Facilitator methods: x402.supported, x402.verify, x402.settle.
Slice accounting: unitSeconds (10–120 s recommended), TTL trigger ~30–70 % into the unit, clock-skew buffer ≥ 5 s.
Security constraints: Unique nonce per slice, tight validAfter/validBefore (slice end + 5–10 s), automatic pause at TTL if unpaid.
Backend (Agent)
Express.js for routing and WebSocket endpoints, combined with Convex (serverless DB + Chef template) for state management.
Facilitator WS mirrors the HTTP API: verifies EIP-3009 payloads and optionally settles on-chain per slice.
Buyer/Seller WS loops (in progress): auto-require next slice, verify payments, pause/resume on TTL, emit prepaidUntilMs heartbeats, and record usage & receipts for reconciliation.
Frontend
Vite + React UI.
RainbowKit for wallet connection; ENS names/avatars for a recognizable, user-friendly experience.
AI models
OpenRouter aggregator (e.g., Stable Diffusion XL, DALL·E 3, Claude 3 Haiku).
The backend streams generation updates only while the payment slice is valid.
Infrastructure with Fluence
We provisioned a dedicated VM on Fluence to host the entire backend stack.
On this Fluence VM we deployed:
a modified LiteLLM service to handle AI model requests,
the Convex backend,
the x402 Facilitator service,
and Nginx as reverse proxy and load balancer.

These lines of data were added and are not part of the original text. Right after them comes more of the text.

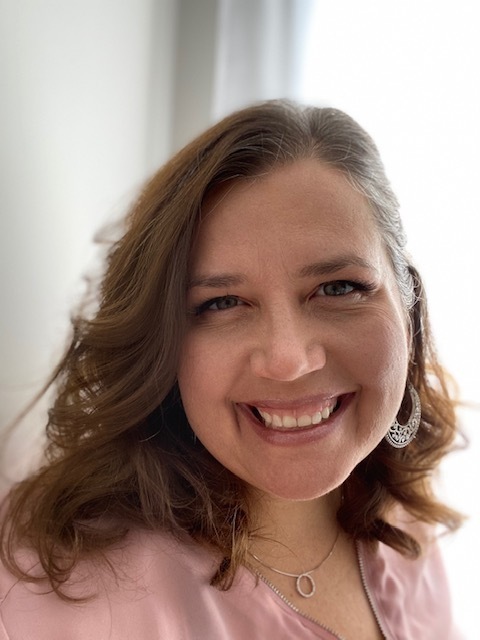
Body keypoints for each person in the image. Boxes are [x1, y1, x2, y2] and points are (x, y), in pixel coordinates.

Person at [0, 100, 463, 639]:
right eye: (222, 303)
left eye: (339, 288)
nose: (288, 361)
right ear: (163, 339)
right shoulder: (55, 582)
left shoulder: (409, 535)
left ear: (407, 302)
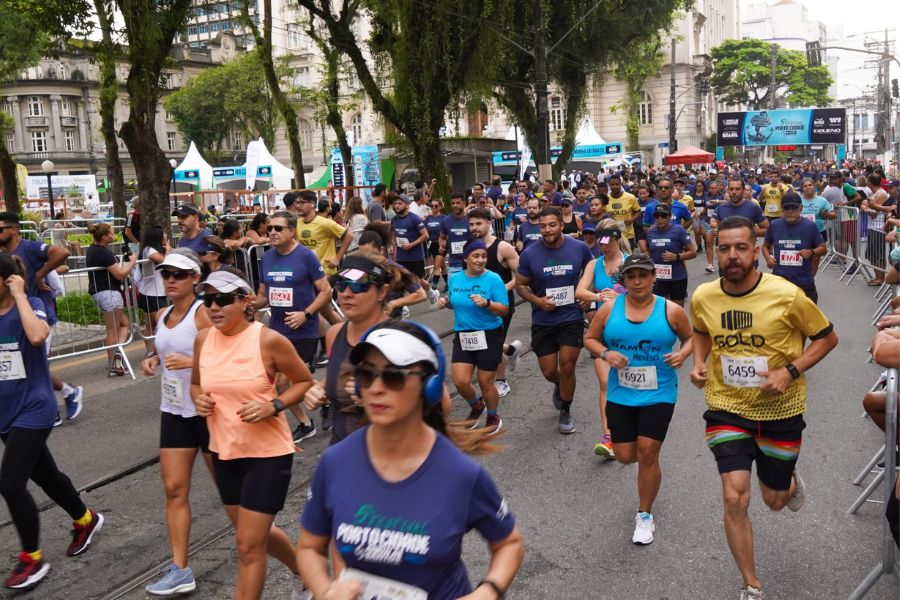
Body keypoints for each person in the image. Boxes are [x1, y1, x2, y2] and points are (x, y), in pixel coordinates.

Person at [296, 319, 524, 600]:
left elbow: (509, 543)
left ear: (428, 386)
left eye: (393, 376)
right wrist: (326, 589)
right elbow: (309, 548)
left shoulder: (460, 474)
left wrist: (488, 592)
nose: (376, 388)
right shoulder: (335, 462)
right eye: (366, 375)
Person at [689, 216, 838, 600]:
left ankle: (786, 483)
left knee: (773, 500)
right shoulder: (704, 296)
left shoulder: (786, 294)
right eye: (724, 249)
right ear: (716, 252)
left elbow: (827, 338)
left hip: (780, 410)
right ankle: (751, 585)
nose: (733, 256)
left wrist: (791, 370)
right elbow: (701, 331)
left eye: (741, 248)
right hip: (726, 407)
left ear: (756, 252)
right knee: (734, 495)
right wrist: (699, 363)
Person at [191, 269, 314, 600]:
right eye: (207, 300)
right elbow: (196, 384)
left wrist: (273, 405)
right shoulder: (203, 339)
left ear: (245, 302)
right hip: (225, 452)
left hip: (268, 455)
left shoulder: (267, 340)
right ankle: (306, 572)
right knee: (254, 535)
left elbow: (304, 382)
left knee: (247, 546)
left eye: (222, 300)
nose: (213, 307)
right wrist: (198, 399)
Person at [0, 253, 104, 590]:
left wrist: (19, 294)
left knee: (11, 483)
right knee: (46, 475)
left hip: (34, 408)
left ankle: (32, 558)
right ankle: (86, 519)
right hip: (5, 410)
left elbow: (36, 336)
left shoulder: (29, 304)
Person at [584, 253, 692, 545]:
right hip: (622, 395)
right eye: (631, 276)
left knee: (647, 452)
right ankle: (646, 471)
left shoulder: (671, 311)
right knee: (625, 456)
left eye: (643, 275)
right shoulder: (609, 309)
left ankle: (645, 515)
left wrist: (683, 353)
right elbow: (590, 338)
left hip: (660, 393)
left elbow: (692, 337)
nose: (637, 281)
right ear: (624, 280)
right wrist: (606, 353)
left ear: (654, 277)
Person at [140, 250, 214, 596]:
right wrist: (153, 359)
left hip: (207, 411)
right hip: (173, 410)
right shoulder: (163, 314)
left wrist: (190, 362)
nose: (170, 280)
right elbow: (164, 348)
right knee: (174, 489)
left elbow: (226, 356)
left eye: (179, 274)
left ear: (195, 278)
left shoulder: (204, 314)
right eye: (166, 274)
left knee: (232, 493)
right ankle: (180, 569)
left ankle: (261, 546)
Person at [255, 211, 332, 444]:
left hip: (303, 330)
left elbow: (326, 291)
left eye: (278, 228)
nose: (273, 233)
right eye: (270, 229)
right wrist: (246, 305)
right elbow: (263, 295)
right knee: (281, 382)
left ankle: (325, 398)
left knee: (290, 381)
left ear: (292, 231)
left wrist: (306, 314)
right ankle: (305, 422)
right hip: (276, 330)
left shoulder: (306, 256)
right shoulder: (266, 258)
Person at [516, 207, 593, 434]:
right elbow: (520, 285)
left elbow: (593, 274)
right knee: (550, 371)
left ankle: (566, 410)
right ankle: (559, 385)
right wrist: (537, 301)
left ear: (561, 224)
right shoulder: (530, 253)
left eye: (552, 225)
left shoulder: (579, 248)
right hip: (543, 319)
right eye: (543, 226)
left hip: (571, 316)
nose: (547, 230)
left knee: (568, 365)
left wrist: (588, 298)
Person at [0, 212, 82, 424]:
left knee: (35, 364)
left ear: (14, 229)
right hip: (14, 318)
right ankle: (63, 394)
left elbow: (61, 252)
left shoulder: (29, 247)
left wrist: (39, 274)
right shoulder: (3, 255)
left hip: (39, 314)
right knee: (19, 365)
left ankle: (56, 401)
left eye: (1, 229)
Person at [439, 239, 510, 433]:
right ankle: (477, 405)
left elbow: (504, 309)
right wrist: (447, 303)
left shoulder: (493, 279)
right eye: (476, 256)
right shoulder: (455, 279)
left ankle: (493, 416)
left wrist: (487, 303)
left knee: (486, 381)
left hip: (489, 334)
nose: (480, 260)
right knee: (461, 381)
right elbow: (455, 303)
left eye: (484, 256)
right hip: (463, 334)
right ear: (466, 258)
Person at [575, 218, 630, 458]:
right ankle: (609, 438)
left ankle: (633, 429)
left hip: (631, 331)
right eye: (600, 243)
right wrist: (600, 297)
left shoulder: (631, 263)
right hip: (602, 332)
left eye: (608, 242)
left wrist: (619, 298)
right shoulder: (593, 263)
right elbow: (579, 291)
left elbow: (647, 295)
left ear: (618, 239)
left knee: (630, 383)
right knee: (606, 383)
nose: (603, 247)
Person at [467, 208, 523, 399]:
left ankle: (501, 381)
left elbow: (522, 274)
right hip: (476, 304)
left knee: (492, 342)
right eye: (472, 224)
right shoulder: (470, 246)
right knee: (484, 341)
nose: (474, 228)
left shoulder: (503, 247)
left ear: (489, 223)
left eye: (478, 223)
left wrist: (504, 288)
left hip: (500, 305)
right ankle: (510, 350)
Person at [85, 223, 137, 376]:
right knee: (112, 330)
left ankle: (117, 356)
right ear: (104, 236)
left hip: (102, 293)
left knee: (124, 323)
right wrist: (132, 262)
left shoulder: (93, 249)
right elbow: (120, 274)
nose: (114, 235)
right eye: (112, 233)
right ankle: (114, 362)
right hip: (108, 294)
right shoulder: (102, 252)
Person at [762, 194, 826, 304]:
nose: (790, 211)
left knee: (807, 320)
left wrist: (811, 252)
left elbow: (823, 249)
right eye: (787, 208)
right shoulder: (774, 225)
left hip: (803, 283)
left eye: (794, 208)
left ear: (801, 208)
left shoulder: (810, 226)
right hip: (779, 282)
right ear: (782, 209)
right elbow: (765, 246)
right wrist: (768, 258)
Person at [639, 202, 696, 306]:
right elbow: (647, 249)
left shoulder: (679, 230)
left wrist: (676, 257)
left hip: (677, 276)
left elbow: (693, 253)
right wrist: (647, 260)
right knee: (660, 308)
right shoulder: (651, 231)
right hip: (658, 277)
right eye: (657, 216)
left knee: (677, 308)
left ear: (670, 216)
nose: (660, 218)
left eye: (663, 215)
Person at [390, 193, 439, 304]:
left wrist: (411, 245)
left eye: (400, 203)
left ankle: (431, 292)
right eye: (395, 203)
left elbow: (425, 235)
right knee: (400, 281)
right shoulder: (394, 220)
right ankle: (402, 307)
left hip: (415, 257)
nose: (397, 206)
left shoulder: (414, 219)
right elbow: (394, 234)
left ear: (407, 205)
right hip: (401, 257)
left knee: (417, 280)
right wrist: (392, 247)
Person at [134, 225, 171, 354]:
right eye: (163, 234)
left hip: (156, 292)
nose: (166, 236)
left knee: (151, 324)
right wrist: (168, 249)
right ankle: (155, 351)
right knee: (163, 321)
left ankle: (152, 351)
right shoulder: (149, 250)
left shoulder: (156, 249)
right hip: (151, 293)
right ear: (157, 237)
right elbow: (164, 261)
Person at [439, 191, 472, 277]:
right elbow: (442, 237)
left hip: (470, 263)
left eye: (458, 203)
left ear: (464, 203)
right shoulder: (446, 221)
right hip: (454, 264)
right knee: (454, 290)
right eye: (453, 203)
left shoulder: (471, 220)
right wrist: (441, 245)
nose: (455, 205)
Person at [607, 174, 641, 247]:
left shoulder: (630, 197)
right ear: (609, 185)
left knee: (628, 257)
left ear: (621, 184)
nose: (615, 186)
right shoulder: (606, 199)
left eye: (617, 184)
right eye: (612, 184)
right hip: (611, 235)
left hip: (627, 235)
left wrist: (632, 219)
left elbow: (638, 211)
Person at [424, 198, 447, 289]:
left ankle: (434, 286)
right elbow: (424, 230)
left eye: (436, 206)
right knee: (442, 264)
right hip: (430, 244)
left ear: (440, 207)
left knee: (437, 265)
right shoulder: (428, 218)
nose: (433, 207)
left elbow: (447, 232)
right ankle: (448, 284)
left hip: (440, 244)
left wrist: (444, 243)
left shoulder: (444, 218)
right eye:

Using Fluence allowed us to spin up a secure, fully integrated Web3 + AI environment quickly, with all components co-located for low-latency streaming.
Settlement modes (trade-offs)
On-chain per slice (trustless): call x402.settle after each successful verify. Strong guarantees; more on-chain transactions (tune unitSeconds to control frequency).
Deferred batch settlement (cheaper, partially trusted): verify each slice, record usage off-chain, and settle periodically.
What was “hacky” or notable
WS-only everything: Content, payments, and EVM RPC all run over wss:// to minimize latency and avoid header gymnastics—exactly the UX x402-ws-stream targets.
Tight windowing & pause semantics: We implemented strict validBefore/TTL behavior to ensure billing lines up precisely with compute time; the stream cannot overrun its prepaid horizon.
Multiplexed control/data: A single connection carries both user content and payment control, simplifying infrastructure and improving resilience.
Partner technology benefits
x402 on Polygon: fast, inexpensive settlement with standardized EIP-3009 payloads.
OpenRouter: instant access to multiple AI models through one API.
RainbowKit + ENS: smooth wallet onboarding and human-readable identities.
Convex: quick serverless state, logs, and reconciliation tables without managing infrastructure.
Fluence: one-click VM provisioning that let us deploy LiteLLM, Convex, the x402 Facilitator, and Nginx in a single secure environment—critical for delivering a working demo within hackathon time constraints.
This architecture demonstrates an agent-run point of sale where automated request → payment verification → settlement → content delivery happens seamlessly and in real time.